Still enjoying variations on the LTJT circuit. It occurred to me that the output shows alternating currently clearly, and so I put TWO LED's on the output circuit, in parallel, biases reversed. As I expected, they both light up -- using red LED's. In fact, subjectively I can say that the two LED's glow roughly the same.
Then, using my ATTEN 60MHz DSO to look at the INPUT power (using the math function *), I find that the Pin waveform goes from saw-tooth to approximately square wave (with two LED's in the output circuit). Calculating the input energy as I described before, the input energy (and power) approximately doubles.

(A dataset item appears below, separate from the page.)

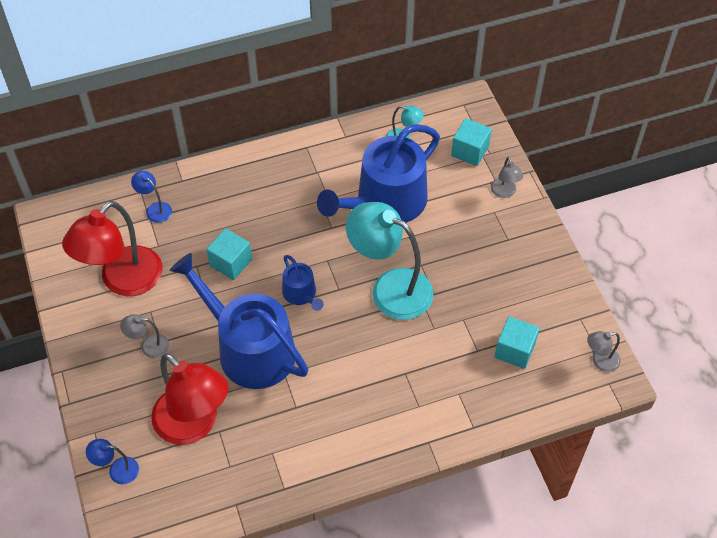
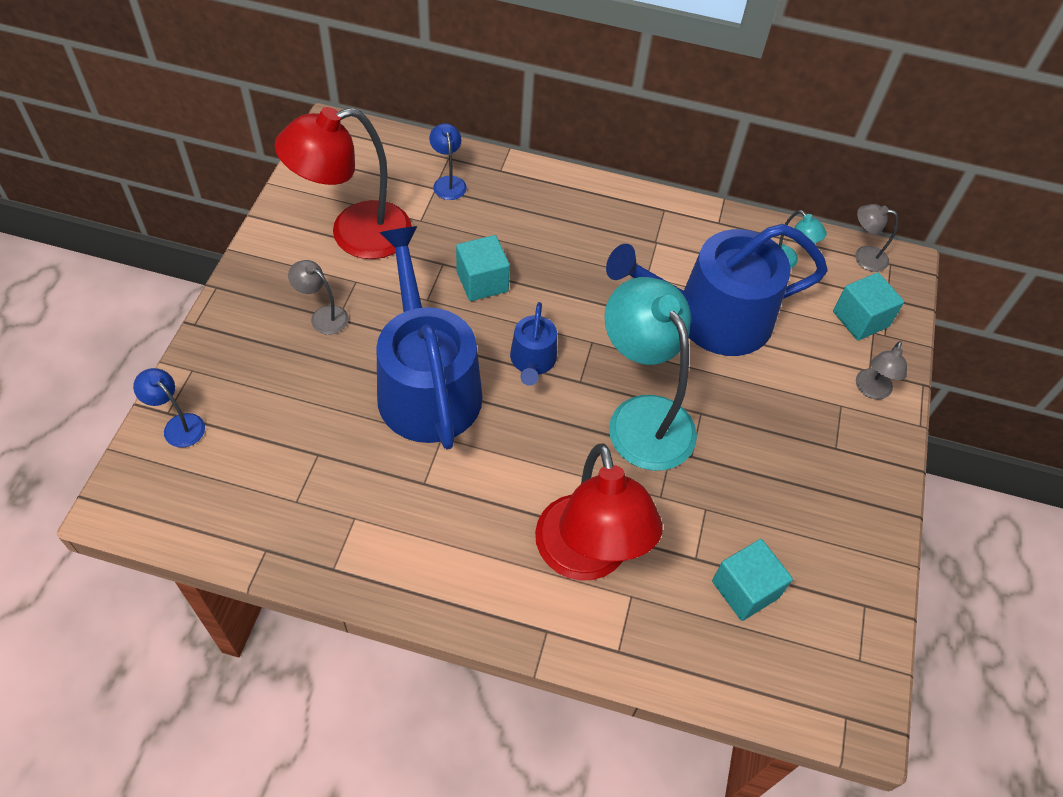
camera: 30 degrees right, 0 degrees up
red lamp [151,353,228,445] -> red lamp moved to [535,443,663,581]
grey lamp [587,331,621,372] -> grey lamp moved to [855,204,898,272]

When I remove the added LED from the breadboard-circuit (easy to do), I get the sawtooth on the input Power we are familiar with. When I remove the OTHER LED, the pattern is quite different, more of a skewed rectangular tooth. (I still don't have the ability to bring the waveforms here to the forum from this new DSO, sorry.)
Note: one must exercise caution when installing the output-circuit-LED if one uses only one. Clearly for a white LED, one direction is much brighter than the other bias-direction.
It's all very interesting and instructive. I'm using a toroidal inductor I purchased from Jameco, 100 uH with 34 windings I counted, this for the secondary, then I added thirteen (paired) windings for the JT-windings, wound by hand.
Yes, I have done a rough calculation Ein and Eout from the Power functions, in and out, integrating crudely over time (by hand). This DSO displays the Power waveform but does not calculate the average of it for you, so I do it by hand. A bit tedious, but I get a close look at the waveforms this way. I also double check the frequency. The best COP I've obtained for this particular set-up (Eout/Ein for one cycle) is about 0.85. Of course, I removed the transistor-LED out of the circuit long ago.
MileHigh -- would you expect the frequency to go up or down when I add a second LED to the output-circuit as described?